This winter, while perusing the subway marketing — which offers the longest impression a marketer can hope to achieve with New Yorkers these days — I noticed something new on the train walls. It wasn’t an ad for a one-year-old startup offering suitcases for your wanderlust or bed linens for the affordable luxury metropolitan market. It was something else positioned as cutting edge and innovative — the kind of place you’d want to work for or buy from. It wasn’t an ad from a snazzy millennial-run company, but from a hundred-and-seventy-year-old, massive hospital. As large companies are being disrupted by innovative start-ups, large hospitals are finding themselves in the same boat, fighting for market share as their primary path to growth. Now even the old hospital guard has decided to try out some new tricks.
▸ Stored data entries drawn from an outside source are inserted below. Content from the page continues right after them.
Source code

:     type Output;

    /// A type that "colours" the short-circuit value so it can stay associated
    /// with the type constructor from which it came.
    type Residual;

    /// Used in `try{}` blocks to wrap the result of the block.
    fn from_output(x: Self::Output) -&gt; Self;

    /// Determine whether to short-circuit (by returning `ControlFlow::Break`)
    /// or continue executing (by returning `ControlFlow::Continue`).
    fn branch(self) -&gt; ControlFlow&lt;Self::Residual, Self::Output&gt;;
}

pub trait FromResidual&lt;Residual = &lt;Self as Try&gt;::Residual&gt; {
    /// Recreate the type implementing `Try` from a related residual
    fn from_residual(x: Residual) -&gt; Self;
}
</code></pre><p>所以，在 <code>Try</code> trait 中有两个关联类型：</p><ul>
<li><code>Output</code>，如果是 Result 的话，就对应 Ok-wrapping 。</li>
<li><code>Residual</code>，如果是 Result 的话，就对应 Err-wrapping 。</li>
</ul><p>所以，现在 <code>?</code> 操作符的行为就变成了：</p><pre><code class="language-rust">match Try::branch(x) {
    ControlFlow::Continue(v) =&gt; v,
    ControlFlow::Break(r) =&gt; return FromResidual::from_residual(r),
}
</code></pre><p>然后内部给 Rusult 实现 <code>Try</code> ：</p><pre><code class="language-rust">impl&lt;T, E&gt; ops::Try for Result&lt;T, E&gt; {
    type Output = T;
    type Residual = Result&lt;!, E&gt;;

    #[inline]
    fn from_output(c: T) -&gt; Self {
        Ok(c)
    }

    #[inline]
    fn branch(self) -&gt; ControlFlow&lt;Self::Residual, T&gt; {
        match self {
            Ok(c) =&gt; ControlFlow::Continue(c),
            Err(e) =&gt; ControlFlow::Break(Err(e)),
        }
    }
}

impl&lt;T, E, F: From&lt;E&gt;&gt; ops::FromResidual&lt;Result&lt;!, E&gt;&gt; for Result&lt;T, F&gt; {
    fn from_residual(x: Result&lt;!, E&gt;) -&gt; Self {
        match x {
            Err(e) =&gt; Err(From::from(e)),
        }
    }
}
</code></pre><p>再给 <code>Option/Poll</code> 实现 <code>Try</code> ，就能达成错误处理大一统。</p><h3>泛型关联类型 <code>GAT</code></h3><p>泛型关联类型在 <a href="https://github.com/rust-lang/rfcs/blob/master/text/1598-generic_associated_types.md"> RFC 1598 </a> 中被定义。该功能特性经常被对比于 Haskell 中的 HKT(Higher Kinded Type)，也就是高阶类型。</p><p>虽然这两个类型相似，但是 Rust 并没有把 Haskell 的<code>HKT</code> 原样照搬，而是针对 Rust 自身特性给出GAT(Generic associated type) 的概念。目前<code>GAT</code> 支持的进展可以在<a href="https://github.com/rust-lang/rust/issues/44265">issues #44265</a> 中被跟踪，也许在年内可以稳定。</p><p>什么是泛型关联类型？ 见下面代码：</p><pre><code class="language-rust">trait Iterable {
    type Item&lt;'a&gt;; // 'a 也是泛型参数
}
Healthcare companies, primarily in the startup space, have been behaving more and more like CPG start-ups over the past few years. If tracked by subway ads alone*, one could say it started with Capsule, the prescription delivery service. Capsule has helped lead the direct-to-consumer movement in healthcare products. Followers in their footsteps include Hims, Inc. a “health and preventative self-care” company providing an erectile dysfunction product, and Hers, Inc., a birth control provider which advertises “without accessibility, there are no solutions.” Their ads are now plastered on the walls of West 4th St. station and the turnstiles of Times Square.
It appears that large hospitals like Mt. Sinai are feeling just as exposed to and inspired by competing startups as large CPG companies have been over the last decade. Taking a page from the consumer marketing playbook, Mt. Sinai is working to capture mindshare with subway ads. Notably, their ad featured services for the blind — in black-and-white print. You could guess a pragmatic motive, marketing to caretakers of the visually impaired. But with their other patient attraction efforts, it’s more likely they are trying to tap a new market – the millennial. Mt. Sinai is also partnering with a strong brand to win in another market segment: the male market. Through its recent partnership with Man Cave Health, Mt. Sinai is leveraging their unique market positioning – a sports theme – to attract men to it’s healthcare services – in this case prostate health education and care.
There’s another market local practitioners have noted Mt. Sinai’s active sales and marketing efforts in – the elderly poor, with Medicare and Medicaid benefits. And according to independent doctor’s, rather than posters and upgraded, sports-themed waiting rooms, they have used their own nurses and doctors to drive patient conversion. Several private specialists in Harlem have noticed a number of patients leaving for Mt. Sinai, sometimes at their front door. “St. Jude’s, a Mt. Sinai affiliate, used to park its van in front of our entrance,” one doctor noted, “and offered services to my patients.” Another doctor commented, “My patient was surprised when I was no longer covered by their insurance. It turned out on her last hospital visit, her doctor recommended switching from one Healthfirst insurance to the Mt. Sinai Healthfirst insurance. Now only Mt. Sinai services are in-network for her. She didn’t realize that was happening.” Mt. Sinai, it seems, is behaving like any large, mature company. To grow, it must reduce costs and take on new markets. Unfortunately, that means healthcare continues to become more of a business, where hospitals may focus on bringing in patients more than quality of care.
The business of health today increasingly resembles consumer retail, with a growing focus on consumer appeal and patient attraction and retention. But not all aspects of healthcare delivery benefit from business thinking. Perhaps consumers have come to expect slick marketing campaigns in other realms, but personally, I don’t want to be marketed to; I want quality care delivered.